GDSF naturally works with size-based limits:

  • max_entries: Maximum number of items (prevents too many tiny items)
  • max_size: Maximum total size (primary constraint for GDSF)

§Performance Characteristics

MetricValue
GetO(log P)
PutO(log P) amortized
RemoveO(log P)
Memory per entry~120 bytes overhead + key×2 + value

Where P = number of distinct priority buckets. Priority = (frequency/size) + age, quantized to integer keys. BTreeMap provides O(log P) lookups.

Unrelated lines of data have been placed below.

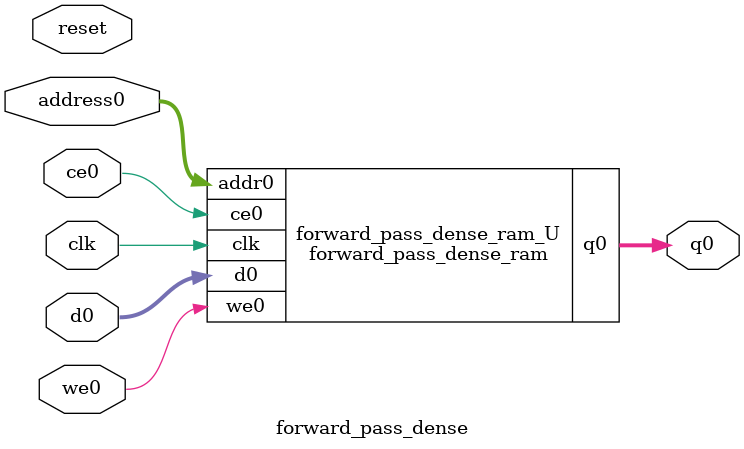
<source format=v>
`timescale 1 ns / 1 ps
module forward_pass_dense_ram (addr0, ce0, d0, we0, q0,  clk);

parameter DWIDTH = 16;
parameter AWIDTH = 4;
parameter MEM_SIZE = 10;

input[AWIDTH-1:0] addr0;
input ce0;
input[DWIDTH-1:0] d0;
input we0;
output reg[DWIDTH-1:0] q0;
input clk;

(* ram_style = "distributed" *)reg [DWIDTH-1:0] ram[0:MEM_SIZE-1];




always @(posedge clk)  
begin 
    if (ce0) 
    begin
        if (we0) 
        begin 
            ram[addr0] <= d0; 
        end 
        q0 <= ram[addr0];
    end
end


endmodule

`timescale 1 ns / 1 ps
module forward_pass_dense(
    reset,
    clk,
    address0,
    ce0,
    we0,
    d0,
    q0);

parameter DataWidth = 32'd16;
parameter AddressRange = 32'd10;
parameter AddressWidth = 32'd4;
input reset;
input clk;
input[AddressWidth - 1:0] address0;
input ce0;
input we0;
input[DataWidth - 1:0] d0;
output[DataWidth - 1:0] q0;



forward_pass_dense_ram forward_pass_dense_ram_U(
    .clk( clk ),
    .addr0( address0 ),
    .ce0( ce0 ),
    .we0( we0 ),
    .d0( d0 ),
    .q0( q0 ));

endmodule


</source>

Higher overhead than simpler algorithms due to priority calculation and BTreeMap-based priority lists.

§When to Use GDSF

Good for:

  • CDN and proxy caches with variable object sizes
  • Image thumbnail caches
  • API response caches with varying payload sizes
  • File system caches
  • Any size-constrained cache with heterogeneous objects

Not ideal for:

  • Uniform-size objects (simpler algorithms work equally well)
  • Entry-count-constrained caches (LRU/LFU are simpler)
  • Very small caches (overhead not justified)

§GDSF vs Other Algorithms

AspectLRULFUGDSF
Size-awareNoNoYes
Frequency-awareNoYesYes
AgingImplicitNoYes
Best forRecencyFrequencyVariable-size objects

§Thread Safety

GdsfCache is not thread-safe. For concurrent access, either:

  • Wrap with Mutex or RwLock
  • Use ConcurrentGdsfCache (requires concurrent feature)

§Examples

§Basic Usage

use cache_rs::GdsfCache;
use cache_rs::config::GdsfCacheConfig;
use core::num::NonZeroUsize;

// Create cache with max 1000 entries and 10MB size limit
let config = GdsfCacheConfig {
    capacity: NonZeroUsize::new(1000).unwrap(),
    initial_age: 0.0,
    max_size: 10 * 1024 * 1024,  // 10MB
};
let mut cache: GdsfCache<String, Vec<u8>> = GdsfCache::init(config, None);

// Insert with explicit size tracking
let small_data = vec![0u8; 1024];  // 1KB
cache.put("small.txt".to_string(), small_data, 1024);

let large_data = vec![0u8; 1024 * 1024];  // 1MB
cache.put("large.bin".to_string(), large_data, 1024 * 1024);

// Small items get higher priority per byte
assert!(cache.get(&"small.txt".to_string()).is_some());

§CDN-Style Caching

use cache_rs::GdsfCache;
use cache_rs::config::GdsfCacheConfig;
use core::num::NonZeroUsize;

// 100MB cache for web assets
let config = GdsfCacheConfig {
    capacity: NonZeroUsize::new(10000).unwrap(),
    initial_age: 0.0,
    max_size: 100 * 1024 * 1024,
};
let mut cache: GdsfCache<String, Vec<u8>> = GdsfCache::init(config, None);

// Cache various asset types with their sizes
fn cache_asset(cache: &mut GdsfCache<String, Vec<u8>>, url: &str, data: Vec<u8>) {
    let size = data.len() as u64;
    cache.put(url.to_string(), data, size);
}

// Small, frequently-accessed assets get priority over large, rarely-used ones

Structs§

GdsfCache
An implementation of a Greedy Dual-Size Frequency (GDSF) cache.